Money-management firms Matrix Asset Management Inc. of Halifax and Toronto-based Marquest Asset Management Inc. are planning to join forces through a merger that is expected to produce a stronger team and help the combined entity take advantage of economies of scale.

“Marquest has similar business lines as Matrix, as well as complementary expertise,” says David Levi, president and CEO of Matrix. “There are tremendous synergies between the two firms. Marquest has good skill sets in managing funds, and we will be adding those to our team. [Marquest] also has a significant amount of equity and working capital, which will assist us in replenishing our capital.”

Matrix, with about $1.1 billion in assets under management (AUM), has been focusing on a strategy that includes organic growth as well as growth by acquisition, Levi says. The merger, which is expected to close later this month, will take the form of a share exchange – and Levi says he is not at liberty until the deal closes to disclose the value of Marquest’s assets.

Privately held Marquest has a diversified lineup of six mutual funds and one closed-end fund, as well as a private wealth-management business. The firm also is a leader in the development of flow-through share partnerships.

“Marquest does a significant flow-through share business, as do we,” Levi says. “There is strong expertise on the flow-through side. In addition, their lineup of mutual funds is similar to ours, and there will be opportunities to find areas of overlap and see where money can be saved.”

It’s too soon to say if any mutual funds will be merged, Levi adds, but he notes that there are other areas in which efficiencies could be found, such as human resources and use of office space. For example, both firms have large offices in Toronto, and less space will be required after the amalgamation. As well, back-office functions can be made more efficient, and Marquest can benefit from Matrix’s established national network of sales offices.

Since a reorganization almost three years ago that combined mutual funds, retail venture-capital (VC) funds and institutional and high net-worth money management under the Matrix banner, Levi has been working to fit the pieces of the firm, which are spread nationwide, together.

@page_break@Matrix has three main operating divisions, with the longest-running being its VC retail funds arm.
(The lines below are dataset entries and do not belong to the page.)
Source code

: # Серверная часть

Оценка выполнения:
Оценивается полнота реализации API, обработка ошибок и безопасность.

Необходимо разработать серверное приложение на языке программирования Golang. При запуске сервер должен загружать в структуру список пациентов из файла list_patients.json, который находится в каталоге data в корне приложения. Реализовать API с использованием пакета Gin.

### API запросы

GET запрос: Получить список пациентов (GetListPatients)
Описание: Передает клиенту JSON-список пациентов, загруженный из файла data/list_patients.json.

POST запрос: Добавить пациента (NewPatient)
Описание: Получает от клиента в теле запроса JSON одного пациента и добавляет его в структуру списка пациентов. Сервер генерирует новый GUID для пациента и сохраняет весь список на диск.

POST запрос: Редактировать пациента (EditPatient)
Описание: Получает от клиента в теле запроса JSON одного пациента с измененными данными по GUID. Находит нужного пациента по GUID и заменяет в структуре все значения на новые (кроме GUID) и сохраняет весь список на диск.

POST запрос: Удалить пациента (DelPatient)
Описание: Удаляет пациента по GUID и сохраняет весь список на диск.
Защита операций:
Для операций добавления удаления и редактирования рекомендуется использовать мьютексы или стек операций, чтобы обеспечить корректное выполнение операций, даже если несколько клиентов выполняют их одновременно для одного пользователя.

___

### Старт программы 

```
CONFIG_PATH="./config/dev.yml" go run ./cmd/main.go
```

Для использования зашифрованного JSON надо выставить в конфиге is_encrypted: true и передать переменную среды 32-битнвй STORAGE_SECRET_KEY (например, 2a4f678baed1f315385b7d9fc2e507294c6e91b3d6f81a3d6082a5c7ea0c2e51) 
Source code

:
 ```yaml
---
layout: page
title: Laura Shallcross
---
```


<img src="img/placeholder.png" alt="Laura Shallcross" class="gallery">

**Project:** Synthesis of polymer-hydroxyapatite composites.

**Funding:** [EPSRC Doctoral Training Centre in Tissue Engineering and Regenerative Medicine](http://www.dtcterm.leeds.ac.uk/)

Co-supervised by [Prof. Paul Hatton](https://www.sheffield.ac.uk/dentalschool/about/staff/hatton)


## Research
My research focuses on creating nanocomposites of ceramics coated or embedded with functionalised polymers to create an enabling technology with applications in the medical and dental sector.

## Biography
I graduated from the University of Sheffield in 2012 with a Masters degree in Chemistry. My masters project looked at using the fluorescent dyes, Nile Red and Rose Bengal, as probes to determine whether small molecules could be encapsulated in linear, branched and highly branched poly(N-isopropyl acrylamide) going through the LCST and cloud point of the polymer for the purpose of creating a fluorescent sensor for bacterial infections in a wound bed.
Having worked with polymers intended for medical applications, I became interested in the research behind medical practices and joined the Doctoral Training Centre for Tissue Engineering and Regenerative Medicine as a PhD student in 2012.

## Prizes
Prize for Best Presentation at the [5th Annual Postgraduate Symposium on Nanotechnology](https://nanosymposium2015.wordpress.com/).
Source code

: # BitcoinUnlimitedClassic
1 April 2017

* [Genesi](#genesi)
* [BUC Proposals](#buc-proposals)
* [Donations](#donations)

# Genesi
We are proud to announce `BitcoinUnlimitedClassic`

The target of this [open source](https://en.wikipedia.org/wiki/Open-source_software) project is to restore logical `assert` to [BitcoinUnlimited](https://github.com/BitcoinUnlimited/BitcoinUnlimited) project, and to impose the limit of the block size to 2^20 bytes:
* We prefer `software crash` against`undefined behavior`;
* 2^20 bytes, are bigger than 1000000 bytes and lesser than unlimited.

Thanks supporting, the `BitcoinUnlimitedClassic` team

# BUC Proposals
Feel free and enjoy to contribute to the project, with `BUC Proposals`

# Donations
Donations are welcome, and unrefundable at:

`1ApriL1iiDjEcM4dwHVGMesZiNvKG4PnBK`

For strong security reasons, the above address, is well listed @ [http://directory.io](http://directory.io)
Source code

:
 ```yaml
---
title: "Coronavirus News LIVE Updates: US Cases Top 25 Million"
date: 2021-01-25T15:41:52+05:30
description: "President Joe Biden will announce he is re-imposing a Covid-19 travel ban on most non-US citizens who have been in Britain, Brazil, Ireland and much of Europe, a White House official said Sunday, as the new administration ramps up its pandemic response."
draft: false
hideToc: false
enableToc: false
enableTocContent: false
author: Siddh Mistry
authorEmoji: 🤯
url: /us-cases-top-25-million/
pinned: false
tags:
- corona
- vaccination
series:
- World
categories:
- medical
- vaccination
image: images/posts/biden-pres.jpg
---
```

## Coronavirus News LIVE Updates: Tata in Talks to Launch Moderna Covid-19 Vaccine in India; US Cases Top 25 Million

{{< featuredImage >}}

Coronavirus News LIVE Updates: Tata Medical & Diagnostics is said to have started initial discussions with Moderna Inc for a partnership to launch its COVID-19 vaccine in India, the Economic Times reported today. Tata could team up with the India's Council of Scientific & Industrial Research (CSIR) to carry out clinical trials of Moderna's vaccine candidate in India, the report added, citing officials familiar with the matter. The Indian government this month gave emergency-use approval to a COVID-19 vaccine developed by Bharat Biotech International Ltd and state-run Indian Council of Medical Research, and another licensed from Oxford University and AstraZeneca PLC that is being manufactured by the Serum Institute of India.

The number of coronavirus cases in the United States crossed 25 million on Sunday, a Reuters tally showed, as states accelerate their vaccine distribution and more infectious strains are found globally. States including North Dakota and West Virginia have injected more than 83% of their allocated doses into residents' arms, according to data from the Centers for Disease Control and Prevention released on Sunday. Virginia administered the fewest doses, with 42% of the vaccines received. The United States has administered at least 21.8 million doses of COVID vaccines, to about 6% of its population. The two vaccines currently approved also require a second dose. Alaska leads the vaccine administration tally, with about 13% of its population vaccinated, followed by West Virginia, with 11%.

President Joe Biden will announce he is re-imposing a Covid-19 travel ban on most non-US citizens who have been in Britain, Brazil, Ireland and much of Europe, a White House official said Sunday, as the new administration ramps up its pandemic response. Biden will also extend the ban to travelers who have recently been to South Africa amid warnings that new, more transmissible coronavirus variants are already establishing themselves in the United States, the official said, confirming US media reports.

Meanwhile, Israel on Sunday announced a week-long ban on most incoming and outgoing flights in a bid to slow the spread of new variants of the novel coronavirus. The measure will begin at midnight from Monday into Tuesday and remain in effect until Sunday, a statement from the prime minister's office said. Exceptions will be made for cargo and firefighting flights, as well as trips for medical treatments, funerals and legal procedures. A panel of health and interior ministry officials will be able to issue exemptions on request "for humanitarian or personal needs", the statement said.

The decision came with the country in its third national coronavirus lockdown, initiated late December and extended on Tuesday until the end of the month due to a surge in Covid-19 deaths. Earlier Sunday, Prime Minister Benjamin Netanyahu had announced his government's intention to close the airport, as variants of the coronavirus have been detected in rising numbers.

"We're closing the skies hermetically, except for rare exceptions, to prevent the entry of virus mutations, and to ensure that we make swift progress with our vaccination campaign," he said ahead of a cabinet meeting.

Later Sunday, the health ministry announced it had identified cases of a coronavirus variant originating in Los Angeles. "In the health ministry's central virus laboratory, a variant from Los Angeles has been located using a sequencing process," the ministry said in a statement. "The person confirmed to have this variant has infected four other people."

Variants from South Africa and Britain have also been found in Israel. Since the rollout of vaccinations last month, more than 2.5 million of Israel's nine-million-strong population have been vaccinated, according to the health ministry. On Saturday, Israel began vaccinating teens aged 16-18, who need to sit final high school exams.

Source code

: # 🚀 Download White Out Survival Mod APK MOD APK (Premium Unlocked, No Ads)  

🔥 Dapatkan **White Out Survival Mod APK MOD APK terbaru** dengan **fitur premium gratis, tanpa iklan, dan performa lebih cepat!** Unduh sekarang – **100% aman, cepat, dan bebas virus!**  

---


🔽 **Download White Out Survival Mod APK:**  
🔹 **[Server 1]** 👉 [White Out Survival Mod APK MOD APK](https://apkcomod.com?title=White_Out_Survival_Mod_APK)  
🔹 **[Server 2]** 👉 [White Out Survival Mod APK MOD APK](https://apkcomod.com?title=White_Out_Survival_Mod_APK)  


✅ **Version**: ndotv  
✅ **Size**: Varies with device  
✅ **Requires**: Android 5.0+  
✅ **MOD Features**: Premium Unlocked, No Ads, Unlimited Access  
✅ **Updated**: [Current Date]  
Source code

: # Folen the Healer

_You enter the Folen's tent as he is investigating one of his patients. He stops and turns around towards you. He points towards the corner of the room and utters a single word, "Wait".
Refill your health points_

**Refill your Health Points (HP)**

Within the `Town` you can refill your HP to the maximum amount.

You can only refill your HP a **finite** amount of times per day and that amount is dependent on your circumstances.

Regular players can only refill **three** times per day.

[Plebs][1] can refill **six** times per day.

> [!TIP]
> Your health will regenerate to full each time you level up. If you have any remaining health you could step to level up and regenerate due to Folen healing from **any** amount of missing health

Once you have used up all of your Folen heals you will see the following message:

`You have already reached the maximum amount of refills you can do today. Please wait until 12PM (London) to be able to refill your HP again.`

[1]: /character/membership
Operating through GrowthWorks Capital Ltd. of Vancouver, this division includes such long-standing funds as GrowthWorks Canadian Fund (formerly Working Ventures), GrowthWorks Atlantic Venture Fund and Working Opportunity Fund, the last of which invests in some notable British Columbia-based startups.

Matrix entered the mutual funds business in 2009 with the acquisition of the fund family then known as Mavrix Fund Management Inc. of Toronto, subsequently renamed Matrix. In 2010, the institutional piece was added with the acquisition of Seamark Asset Management Ltd., a Halifax-based high net-worth and institutional money-management firm whose shares were traded on the Toronto Stock Exchange. Through a series of corporate moves, the purchase of Seamark resulted in a public listing for the entire organization under the Matrix name.
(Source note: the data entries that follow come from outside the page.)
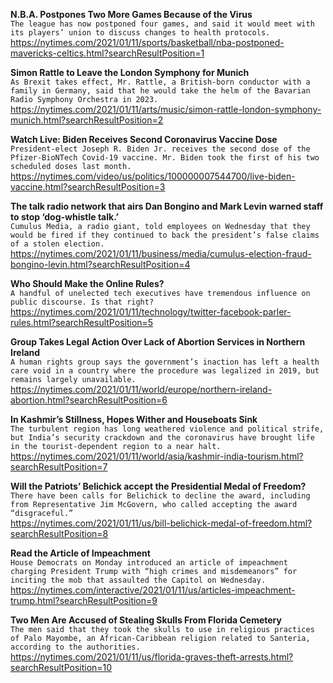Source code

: **N.B.A. Postpones Two More Games Because of the Virus**\
`The league has now postponed four games, and said it would meet with its players’ union to discuss changes to health protocols.`\
https://nytimes.com/2021/01/11/sports/basketball/nba-postponed-mavericks-celtics.html?searchResultPosition=1

**Simon Rattle to Leave the London Symphony for Munich**\
`As Brexit takes effect, Mr. Rattle, a British-born conductor with a family in Germany, said that he would take the helm of the Bavarian Radio Symphony Orchestra in 2023.`\
https://nytimes.com/2021/01/11/arts/music/simon-rattle-london-symphony-munich.html?searchResultPosition=2

**Watch Live: Biden Receives Second Coronavirus Vaccine Dose**\
`President-elect Joseph R. Biden Jr. receives the second dose of the Pfizer-BioNTech Covid-19 vaccine. Mr. Biden took the first of his two scheduled doses last month.`\
https://nytimes.com/video/us/politics/100000007544700/live-biden-vaccine.html?searchResultPosition=3

**The talk radio network that airs Dan Bongino and Mark Levin warned staff to stop ‘dog-whistle talk.’**\
`Cumulus Media, a radio giant, told employees on Wednesday that they would be fired if they continued to back the president’s false claims of a stolen election.`\
https://nytimes.com/2021/01/11/business/media/cumulus-election-fraud-bongino-levin.html?searchResultPosition=4

**Who Should Make the Online Rules?**\
`A handful of unelected tech executives have tremendous influence on public discourse. Is that right?`\
https://nytimes.com/2021/01/11/technology/twitter-facebook-parler-rules.html?searchResultPosition=5

**Group Takes Legal Action Over Lack of Abortion Services in Northern Ireland**\
`A human rights group says the government’s inaction has left a health care void in a country where the procedure was legalized in 2019, but remains largely unavailable.`\
https://nytimes.com/2021/01/11/world/europe/northern-ireland-abortion.html?searchResultPosition=6

**In Kashmir’s Stillness, Hopes Wither and Houseboats Sink**\
`The turbulent region has long weathered violence and political strife, but India’s security crackdown and the coronavirus have brought life in the tourist-dependent region to a near halt.`\
https://nytimes.com/2021/01/11/world/asia/kashmir-india-tourism.html?searchResultPosition=7

**Will the Patriots’ Belichick accept the Presidential Medal of Freedom?**\
`There have been calls for Belichick to decline the award, including from Representative Jim McGovern, who called accepting the award “disgraceful.”`\
https://nytimes.com/2021/01/11/us/bill-belichick-medal-of-freedom.html?searchResultPosition=8

**Read the Article of Impeachment**\
`House Democrats on Monday introduced an article of impeachment charging President Trump with “high crimes and misdemeanors” for inciting the mob that assaulted the Capitol on Wednesday.`\
https://nytimes.com/interactive/2021/01/11/us/articles-impeachment-trump.html?searchResultPosition=9

**Two Men Are Accused of Stealing Skulls From Florida Cemetery**\
`The men said that they took the skulls to use in religious practices of Palo Mayombe, an African-Caribbean religion related to Santeria, according to the authorities.`\
https://nytimes.com/2021/01/11/us/florida-graves-theft-arrests.html?searchResultPosition=10

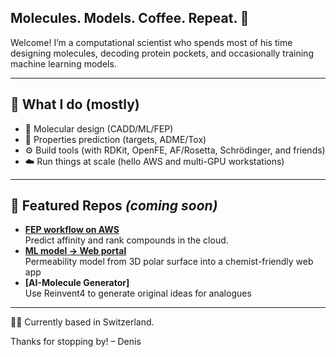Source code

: ## Molecules. Models. Coffee. Repeat. 👋

Welcome! I’m a computational scientist who spends most of his time designing molecules, decoding protein pockets, and occasionally training machine learning models.

---

## 🔧 What I do (mostly)

- 🧬 Molecular design (CADD/ML/FEP)
- 🧠 Properties prediction (targets, ADME/Tox)
- ⚙️ Build tools (with RDKit, OpenFE, AF/Rosetta, Schrödinger, and friends)
- ☁️ Run things at scale (hello AWS and multi-GPU workstations)

---

## 📂 Featured Repos *(coming soon)*  

- **[FEP workflow on AWS](https://github.com/dbucher1234/openfe-fep-aws)**  
  Predict affinity and rank compounds in the cloud.
- **[ML model → Web portal](https://github.com/dbucher1234/ml-web-portal)**  
  Permeability model from 3D polar surface into a chemist-friendly web app  
- **[AI-Molecule Generator]**  
  Use Reinvent4 to generate original ideas for analogues

---

🧑‍🔬 Currently based in Switzerland. 

Thanks for stopping by! – Denis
Recent years have been challenging for the GrowthWorks retail VC arm due to the combination of poor returns and the evaporation of investor tax credits in Ontario. Thus, Levi has been focusing on growing the more profitable mutual fund and high net-worth side of Matrix’s business. Matrix offers 17 mutual funds, and the company is looking to expand its activities in financial planning for affluent clients.

“As revenue on the labour-sponsored venture-capital side declines, Matrix is looking to plug the gap with sustainable revenue from other investment-management activities,” says Dan Hallett, vice president and director of asset management with HighView Financial Group of Oakville, Ont. “Every deal it does is with a view to diversifying and strengthening the firm, and building a sustainable revenue stream with growth potential.”

Hallett views Matrix as a “niche manager” looking to compete in specialty areas, such as flow-through shares, in which there is a smaller universe of competitors.

“Trying to get noticed in a crowded market is a struggle,” Hallett says. “A lot of companies are fighting for shelf space, and Matrix must elbow in amongst the CIs and Mackenzies of the world. Even some of the giants are struggling for shelf space these days.”